Exercise instructions: Begin the copy at the line containing "pinky dip: (56, 234)" in the data below and end it at the line containing "pinky tip: (70, 288)", keeping each line exact and leaving out pictures.
───── Recorded data ─────
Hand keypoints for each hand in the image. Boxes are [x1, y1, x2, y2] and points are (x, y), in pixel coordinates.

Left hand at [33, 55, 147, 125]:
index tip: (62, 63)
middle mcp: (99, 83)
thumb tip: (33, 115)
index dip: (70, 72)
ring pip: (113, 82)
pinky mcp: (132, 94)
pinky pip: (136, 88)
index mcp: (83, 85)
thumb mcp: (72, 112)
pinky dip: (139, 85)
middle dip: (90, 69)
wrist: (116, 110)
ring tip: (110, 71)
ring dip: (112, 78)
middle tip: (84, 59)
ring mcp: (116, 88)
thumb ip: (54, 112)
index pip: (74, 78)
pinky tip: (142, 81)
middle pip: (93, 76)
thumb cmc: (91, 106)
─────
───── Recorded data ─────
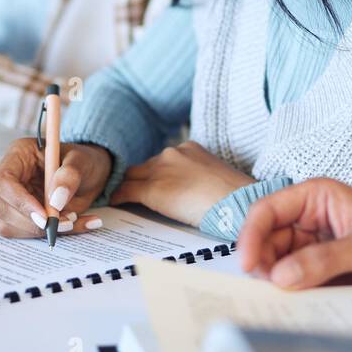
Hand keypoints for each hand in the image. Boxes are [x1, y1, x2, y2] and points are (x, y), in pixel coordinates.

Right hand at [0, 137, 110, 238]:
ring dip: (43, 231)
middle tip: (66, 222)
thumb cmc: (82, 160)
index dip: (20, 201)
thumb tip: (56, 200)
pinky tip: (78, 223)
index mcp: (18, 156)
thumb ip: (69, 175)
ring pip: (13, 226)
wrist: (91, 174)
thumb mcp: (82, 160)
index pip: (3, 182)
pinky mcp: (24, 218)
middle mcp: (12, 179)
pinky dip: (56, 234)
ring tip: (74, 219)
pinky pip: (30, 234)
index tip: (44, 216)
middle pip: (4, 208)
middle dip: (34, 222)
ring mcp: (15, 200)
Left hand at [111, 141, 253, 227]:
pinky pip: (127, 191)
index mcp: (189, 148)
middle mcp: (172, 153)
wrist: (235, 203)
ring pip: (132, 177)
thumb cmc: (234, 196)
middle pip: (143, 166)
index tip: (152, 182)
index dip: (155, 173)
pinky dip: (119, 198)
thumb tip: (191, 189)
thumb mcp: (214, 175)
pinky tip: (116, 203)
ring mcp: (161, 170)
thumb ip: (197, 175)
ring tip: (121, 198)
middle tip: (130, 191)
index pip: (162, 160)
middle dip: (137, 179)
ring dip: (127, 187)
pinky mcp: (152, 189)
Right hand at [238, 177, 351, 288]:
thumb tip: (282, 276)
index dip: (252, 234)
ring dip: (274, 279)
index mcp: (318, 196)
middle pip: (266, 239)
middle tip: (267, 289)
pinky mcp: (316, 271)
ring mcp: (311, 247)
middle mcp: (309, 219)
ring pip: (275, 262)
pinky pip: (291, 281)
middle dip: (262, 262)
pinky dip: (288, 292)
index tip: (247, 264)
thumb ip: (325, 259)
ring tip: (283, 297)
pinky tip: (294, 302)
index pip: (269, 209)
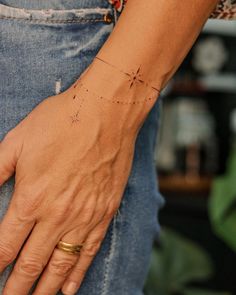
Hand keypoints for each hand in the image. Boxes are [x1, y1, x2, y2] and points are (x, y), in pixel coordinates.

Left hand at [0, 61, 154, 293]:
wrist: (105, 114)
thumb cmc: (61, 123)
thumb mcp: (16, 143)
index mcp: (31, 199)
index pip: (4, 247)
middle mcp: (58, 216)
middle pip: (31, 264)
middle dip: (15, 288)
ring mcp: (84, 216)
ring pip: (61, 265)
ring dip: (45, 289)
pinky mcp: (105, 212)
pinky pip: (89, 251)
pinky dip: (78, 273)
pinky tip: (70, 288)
─────
Solution to this exercise:
pinky dip: (56, 234)
ring tip: (74, 219)
pinky pip: (30, 234)
index tip: (44, 216)
middle pip: (4, 208)
middle dip: (34, 222)
ring mcp: (15, 200)
Left hand at [111, 141, 253, 227]:
pinky pip: (127, 191)
index mcp: (189, 148)
middle mcp: (172, 153)
wrist: (235, 203)
ring pip: (132, 177)
thumb cmc: (234, 196)
middle pip: (143, 166)
index tip: (152, 182)
index dip: (155, 173)
pinky dip: (119, 198)
thumb tip: (191, 189)
thumb mcp: (214, 175)
pinky tip: (116, 203)
ring mcp: (161, 170)
thumb ip: (197, 175)
ring tip: (121, 198)
middle tip: (130, 191)
index pip: (162, 160)
middle dip: (137, 179)
ring dip: (127, 187)
pinky mcp: (152, 189)
Right hand at [238, 177, 351, 288]:
thumb tip: (282, 276)
index dip: (252, 234)
ring dip: (274, 279)
index mcp: (318, 196)
middle pip: (266, 239)
middle tip: (267, 289)
pinky mcp: (316, 271)
ring mcp: (311, 247)
middle mcp: (309, 219)
ring pip: (275, 262)
pinky pip: (291, 281)
middle dip: (262, 262)
pinky dip: (288, 292)
index tip: (247, 264)
thumb ip: (325, 259)
ring tip: (283, 297)
pinky tip: (294, 302)
index pip: (269, 209)
Hand keypoints for each hand in the image. Boxes are [x1, y1, x2, y2] and points are (x, y), in pixel coordinates.

Left hand at [0, 61, 154, 293]:
wrist: (105, 114)
thumb cmc: (61, 123)
thumb mcp: (16, 143)
index mcp: (31, 199)
index pip: (4, 247)
middle mcp: (58, 216)
middle pip: (31, 264)
middle dip: (15, 288)
ring mcp: (84, 216)
ring pip: (61, 265)
ring dip: (45, 289)
pinky mcp: (105, 212)
pinky pip: (89, 251)
pinky dip: (78, 273)
pinky tip: (70, 288)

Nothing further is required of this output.